== Task to complete ==
Read the records below and copy each line that contains "играть".

Page images and extracted text
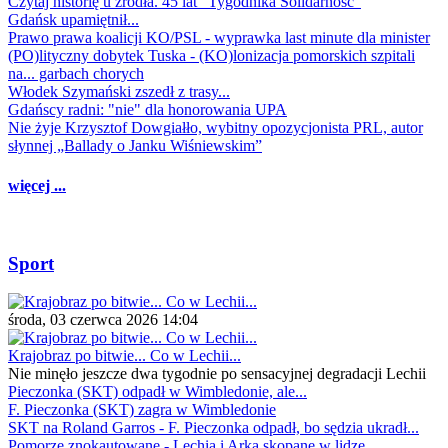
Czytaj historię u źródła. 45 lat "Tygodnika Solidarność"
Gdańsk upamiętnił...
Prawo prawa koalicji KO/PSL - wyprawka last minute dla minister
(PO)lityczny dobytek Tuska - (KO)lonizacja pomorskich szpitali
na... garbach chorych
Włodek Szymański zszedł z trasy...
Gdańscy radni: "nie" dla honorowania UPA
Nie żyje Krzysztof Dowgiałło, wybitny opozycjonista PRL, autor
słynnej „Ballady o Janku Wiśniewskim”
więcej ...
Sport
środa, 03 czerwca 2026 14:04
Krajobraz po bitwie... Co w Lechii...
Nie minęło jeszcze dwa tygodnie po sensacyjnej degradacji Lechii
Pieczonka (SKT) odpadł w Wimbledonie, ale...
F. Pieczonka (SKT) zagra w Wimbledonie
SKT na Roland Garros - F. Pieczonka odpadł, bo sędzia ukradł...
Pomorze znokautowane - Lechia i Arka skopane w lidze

--

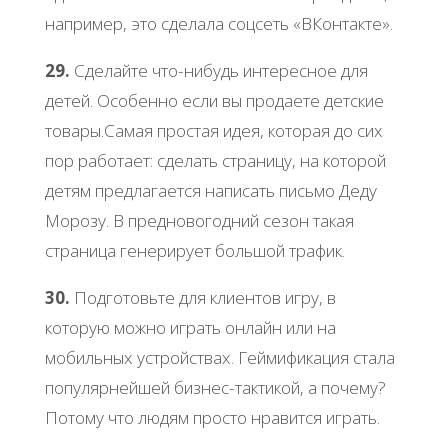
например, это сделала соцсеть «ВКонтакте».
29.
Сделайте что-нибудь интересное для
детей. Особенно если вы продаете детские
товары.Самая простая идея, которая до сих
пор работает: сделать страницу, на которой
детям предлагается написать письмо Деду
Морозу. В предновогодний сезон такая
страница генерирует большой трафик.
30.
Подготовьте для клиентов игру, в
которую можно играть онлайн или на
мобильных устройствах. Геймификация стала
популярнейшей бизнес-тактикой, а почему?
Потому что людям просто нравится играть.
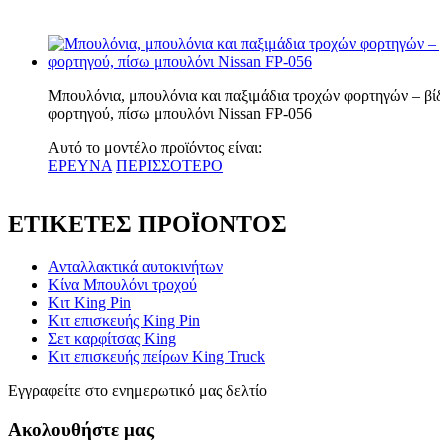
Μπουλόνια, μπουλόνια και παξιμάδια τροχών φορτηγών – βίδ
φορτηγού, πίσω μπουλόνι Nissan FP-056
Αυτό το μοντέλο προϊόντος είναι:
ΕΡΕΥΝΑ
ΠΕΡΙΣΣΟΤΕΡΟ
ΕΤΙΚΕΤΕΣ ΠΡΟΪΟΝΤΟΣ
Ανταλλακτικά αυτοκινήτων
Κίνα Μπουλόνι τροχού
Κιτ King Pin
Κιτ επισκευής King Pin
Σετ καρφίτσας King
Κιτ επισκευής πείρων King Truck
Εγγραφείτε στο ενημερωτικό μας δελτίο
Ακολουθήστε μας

== Response to this task ==
которую можно играть онлайн или на
Потому что людям просто нравится играть.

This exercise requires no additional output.